Have I mentioned yet how bummed I am? I'm REALLY going to miss this job. I love what I do, I love my boss, I love the people I work with...I love feeling like I'm good at something. And yet, this moving thing is something I have to do. I just hope I can find something down in Oregon that I enjoy as much as I enjoy this job.
Anyway, I am going to work today, but there's a football game this afternoon and I'm the only one available to work the board. Laurie gave me the morning off so I can work on packing and cleaning and stuff. I'm having tons of fun.
I don't think I've ever heard anyone say "I LOVE packing!" but I'm not sure anyone hates packing as much as I do. I've gotten to that point where most of what's left is odds and ends that don't have any set box to go into, so I don't know where to put it. Mostly it'll come down to "Which box still has room in it?"
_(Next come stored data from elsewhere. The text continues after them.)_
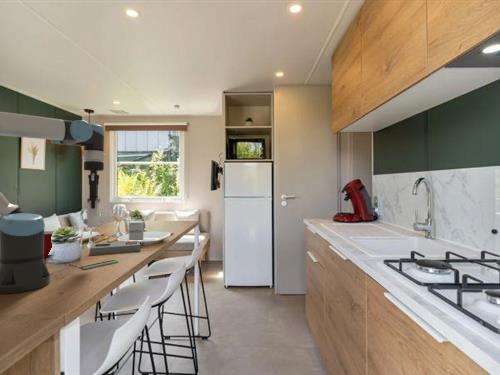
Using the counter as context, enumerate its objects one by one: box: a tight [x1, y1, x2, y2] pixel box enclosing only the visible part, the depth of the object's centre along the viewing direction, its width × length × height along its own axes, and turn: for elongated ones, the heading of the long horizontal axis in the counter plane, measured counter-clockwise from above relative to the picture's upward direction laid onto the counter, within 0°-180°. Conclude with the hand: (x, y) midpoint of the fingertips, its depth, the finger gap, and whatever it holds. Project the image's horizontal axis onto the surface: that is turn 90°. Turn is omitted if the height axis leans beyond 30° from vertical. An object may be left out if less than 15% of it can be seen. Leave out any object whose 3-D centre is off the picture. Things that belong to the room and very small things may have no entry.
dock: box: [89, 240, 141, 256], centre depth 147 cm, size 22×12×4 cm, turn 114°
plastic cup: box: [44, 230, 55, 260], centre depth 136 cm, size 11×11×12 cm
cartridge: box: [86, 197, 101, 228], centre depth 126 cm, size 5×5×12 cm
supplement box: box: [128, 220, 145, 241], centre depth 169 cm, size 7×7×13 cm
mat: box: [69, 259, 119, 271], centre depth 126 cm, size 14×14×1 cm
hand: (93, 215), depth 126 cm, fingers closed on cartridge, 5 cm apart
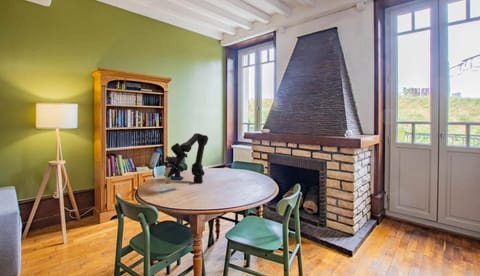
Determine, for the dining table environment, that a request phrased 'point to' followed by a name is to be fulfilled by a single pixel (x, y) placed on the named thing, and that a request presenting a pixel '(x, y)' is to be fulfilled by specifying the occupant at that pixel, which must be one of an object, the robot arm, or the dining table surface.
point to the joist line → (167, 190)
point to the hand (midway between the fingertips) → (166, 176)
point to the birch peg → (167, 179)
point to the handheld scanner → (177, 174)
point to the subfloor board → (162, 188)
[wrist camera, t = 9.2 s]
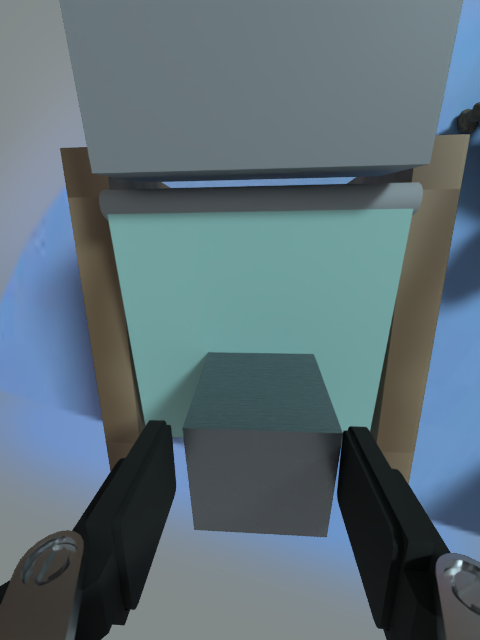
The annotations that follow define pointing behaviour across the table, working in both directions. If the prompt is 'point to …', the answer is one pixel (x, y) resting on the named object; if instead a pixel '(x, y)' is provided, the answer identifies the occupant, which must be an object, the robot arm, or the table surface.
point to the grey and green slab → (259, 176)
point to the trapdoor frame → (406, 326)
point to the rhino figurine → (469, 119)
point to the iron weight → (262, 445)
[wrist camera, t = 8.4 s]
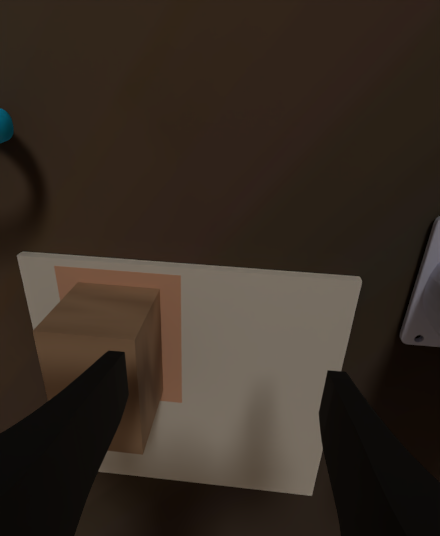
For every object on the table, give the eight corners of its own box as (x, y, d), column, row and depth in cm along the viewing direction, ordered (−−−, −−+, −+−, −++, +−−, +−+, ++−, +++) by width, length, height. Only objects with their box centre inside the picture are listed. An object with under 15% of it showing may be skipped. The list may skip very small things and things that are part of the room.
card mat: (359, 276, 21) (362, 281, 21) (310, 488, 29) (311, 496, 29) (22, 251, 22) (16, 255, 22) (67, 461, 31) (63, 468, 30)
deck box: (163, 390, 25) (142, 454, 21) (92, 383, 26) (57, 445, 21) (159, 288, 22) (134, 340, 17) (77, 281, 22) (32, 330, 18)
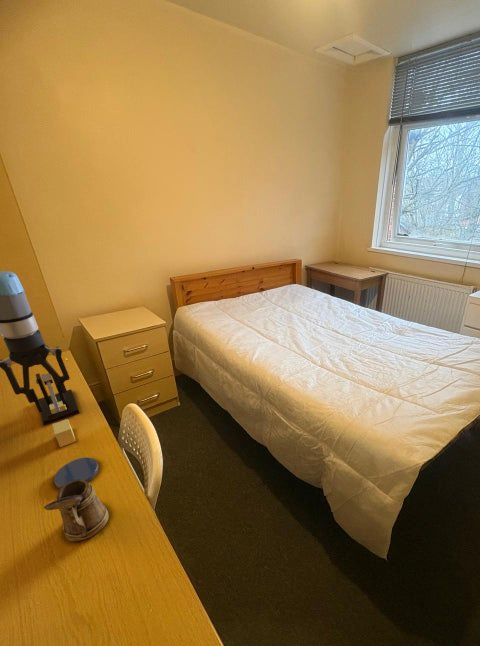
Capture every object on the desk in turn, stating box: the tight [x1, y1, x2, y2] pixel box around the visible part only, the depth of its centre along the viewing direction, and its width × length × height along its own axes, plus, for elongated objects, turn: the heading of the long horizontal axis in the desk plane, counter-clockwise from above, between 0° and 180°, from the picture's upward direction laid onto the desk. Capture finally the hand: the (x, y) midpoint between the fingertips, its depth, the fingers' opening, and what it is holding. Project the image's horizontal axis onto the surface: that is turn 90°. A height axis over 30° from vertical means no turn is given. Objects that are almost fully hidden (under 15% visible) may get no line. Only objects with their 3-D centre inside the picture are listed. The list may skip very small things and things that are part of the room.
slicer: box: [35, 373, 80, 426], centre depth 110 cm, size 16×10×14 cm, turn 40°
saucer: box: [53, 457, 100, 490], centre depth 87 cm, size 10×10×1 cm
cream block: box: [49, 401, 67, 414], centre depth 107 cm, size 4×4×3 cm
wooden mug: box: [43, 479, 110, 542], centre depth 69 cm, size 9×14×18 cm, turn 27°
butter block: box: [51, 418, 77, 448], centre depth 98 cm, size 4×6×5 cm, turn 40°
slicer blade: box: [40, 372, 71, 420], centre depth 105 cm, size 16×6×2 cm
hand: (52, 405), depth 93 cm, fingers open, 5 cm apart
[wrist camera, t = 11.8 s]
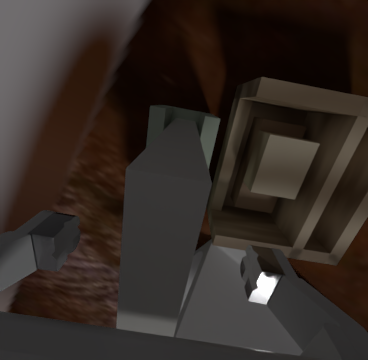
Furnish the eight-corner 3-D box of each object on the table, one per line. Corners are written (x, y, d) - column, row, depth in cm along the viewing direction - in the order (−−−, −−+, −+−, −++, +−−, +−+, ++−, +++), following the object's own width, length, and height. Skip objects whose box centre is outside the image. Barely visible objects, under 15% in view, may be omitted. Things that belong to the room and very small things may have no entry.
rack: (237, 85, 19) (261, 76, 12) (352, 108, 19) (435, 110, 13) (206, 206, 24) (212, 245, 18) (297, 222, 24) (336, 265, 18)
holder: (163, 104, 20) (150, 105, 13) (210, 113, 20) (220, 118, 13) (151, 204, 24) (136, 241, 18) (189, 210, 24) (189, 250, 18)
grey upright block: (175, 117, 19) (126, 168, 4) (195, 121, 19) (212, 183, 4) (163, 203, 23) (112, 387, 8) (179, 206, 23) (159, 393, 8)
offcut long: (254, 116, 19) (262, 118, 17) (292, 123, 19) (307, 126, 17) (230, 196, 22) (234, 206, 20) (263, 201, 22) (271, 213, 20)
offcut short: (259, 130, 17) (270, 134, 15) (302, 138, 17) (320, 143, 15) (243, 181, 19) (250, 191, 16) (282, 187, 19) (294, 199, 17)
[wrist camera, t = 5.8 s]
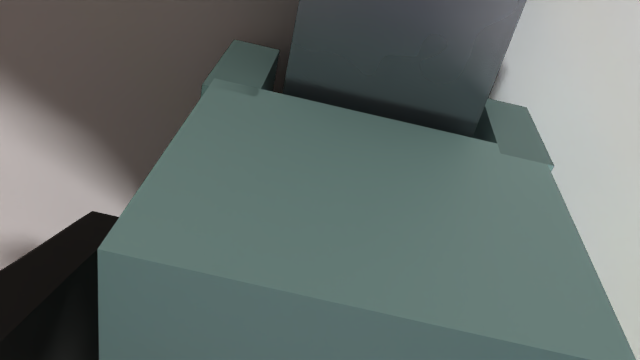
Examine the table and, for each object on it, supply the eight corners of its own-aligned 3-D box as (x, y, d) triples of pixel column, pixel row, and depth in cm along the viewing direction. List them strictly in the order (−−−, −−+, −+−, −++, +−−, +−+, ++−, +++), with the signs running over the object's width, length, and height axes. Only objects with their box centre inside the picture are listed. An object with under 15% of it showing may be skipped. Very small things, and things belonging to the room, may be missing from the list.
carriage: (526, 107, 10) (651, 373, 5) (424, 338, 13) (443, 635, 8) (234, 39, 10) (85, 246, 5) (202, 289, 13) (95, 560, 8)
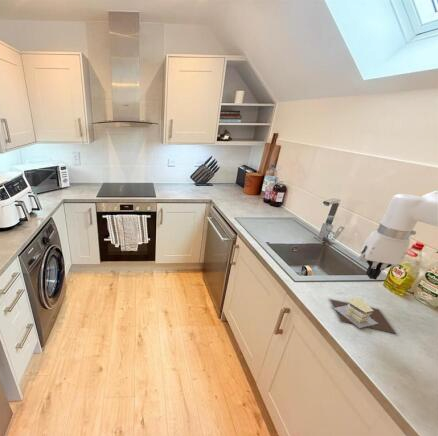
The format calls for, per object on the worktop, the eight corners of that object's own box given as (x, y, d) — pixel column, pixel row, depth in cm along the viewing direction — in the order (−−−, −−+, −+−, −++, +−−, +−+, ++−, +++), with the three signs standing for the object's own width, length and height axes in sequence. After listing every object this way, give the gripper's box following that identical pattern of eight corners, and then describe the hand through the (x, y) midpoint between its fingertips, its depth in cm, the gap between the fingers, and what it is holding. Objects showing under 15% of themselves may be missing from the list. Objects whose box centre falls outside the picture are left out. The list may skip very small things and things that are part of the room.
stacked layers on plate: (378, 323, 87) (384, 312, 85) (359, 328, 85) (365, 316, 83) (351, 304, 96) (356, 293, 94) (333, 308, 94) (338, 297, 92)
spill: (378, 309, 94) (378, 309, 94) (395, 333, 83) (395, 333, 83) (330, 300, 99) (331, 299, 99) (341, 321, 88) (341, 321, 88)
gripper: (415, 230, 78) (391, 275, 86) (360, 223, 83) (342, 266, 90) (431, 240, 72) (403, 288, 79) (370, 232, 76) (350, 278, 84)
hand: (371, 276), depth 85 cm, fingers closed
It was actually sunny here yesterday so after work I put Summer in the car and we went to the beach where she could play in the water and run around. Then I drove home on "back roads," stopping every once in a while to look out at the port. I admit it, I shed a few tears. I'm really going to miss it here.
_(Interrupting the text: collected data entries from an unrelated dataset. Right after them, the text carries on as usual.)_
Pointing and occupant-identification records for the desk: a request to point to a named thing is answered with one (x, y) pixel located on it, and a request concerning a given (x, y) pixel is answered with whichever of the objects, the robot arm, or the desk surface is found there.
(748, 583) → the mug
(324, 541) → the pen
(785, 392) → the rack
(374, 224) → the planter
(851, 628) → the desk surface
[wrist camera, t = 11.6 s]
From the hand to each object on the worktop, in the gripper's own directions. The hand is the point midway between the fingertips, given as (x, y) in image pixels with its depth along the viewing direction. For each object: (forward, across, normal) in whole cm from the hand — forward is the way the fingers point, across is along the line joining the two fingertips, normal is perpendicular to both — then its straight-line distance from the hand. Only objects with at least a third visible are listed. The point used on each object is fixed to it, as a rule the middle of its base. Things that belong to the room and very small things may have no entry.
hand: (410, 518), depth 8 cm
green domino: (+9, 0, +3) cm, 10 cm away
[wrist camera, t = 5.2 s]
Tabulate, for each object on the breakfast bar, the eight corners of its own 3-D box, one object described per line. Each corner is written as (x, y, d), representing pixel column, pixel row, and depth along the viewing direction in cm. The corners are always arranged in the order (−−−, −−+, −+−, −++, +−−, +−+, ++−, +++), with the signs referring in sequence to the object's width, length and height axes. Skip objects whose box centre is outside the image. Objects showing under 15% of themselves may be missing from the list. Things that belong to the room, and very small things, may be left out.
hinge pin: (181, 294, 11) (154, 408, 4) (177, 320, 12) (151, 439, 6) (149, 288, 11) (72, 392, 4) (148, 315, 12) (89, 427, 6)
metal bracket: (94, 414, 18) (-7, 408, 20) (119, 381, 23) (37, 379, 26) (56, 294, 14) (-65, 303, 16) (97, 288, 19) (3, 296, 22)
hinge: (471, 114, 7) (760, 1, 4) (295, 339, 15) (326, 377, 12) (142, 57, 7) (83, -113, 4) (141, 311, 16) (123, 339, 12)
Days like yesterday are pretty rare, weather-wise, and they're really what makes living here worth it. Those few jewel-like days are what we wait for all year. I kind of hope that, the day mom and I drive out, the weather is crappy. I think that will make it easier to go.
It's starting to feel more real. I'm hoping to finish up with the trailer by Monday morning at the latest. Then mom and I are leaving on the 8th or 9th. The fear of the unknown is starting to creep up on me (not to mention the sadness). I have friends and family in Oregon and I'm definitely looking forward to being closer to them. But then, there's something that's really nice about being able to drive 15 minutes and see mom, or 10 minutes to see Becky. And then, and this probably sounds dumb, I'm really going to miss Beck's pets! When you miss people, you can at least pick up the phone and call them. But with animals, the way they communicate is by cuddling. I know her dog Halle is going to miss me. She loves to curl up on me and snuggle, and apparently she doesn't do that very often with other people. Not to mention, Summer will miss Halle, and the cats, and mom's cat Ink. She makes friends fast, but it's not easy to explain to a dog why she can't see her old friends anymore. Sum's already starting to exhibit clingy behavior; she knows something is up.
I started this post intending to say something like, "Hey all, I'm still here and still alive!" and that's it. Apparently this word vomit just needed to come out.
Now it's back to work. Packing is the life for me.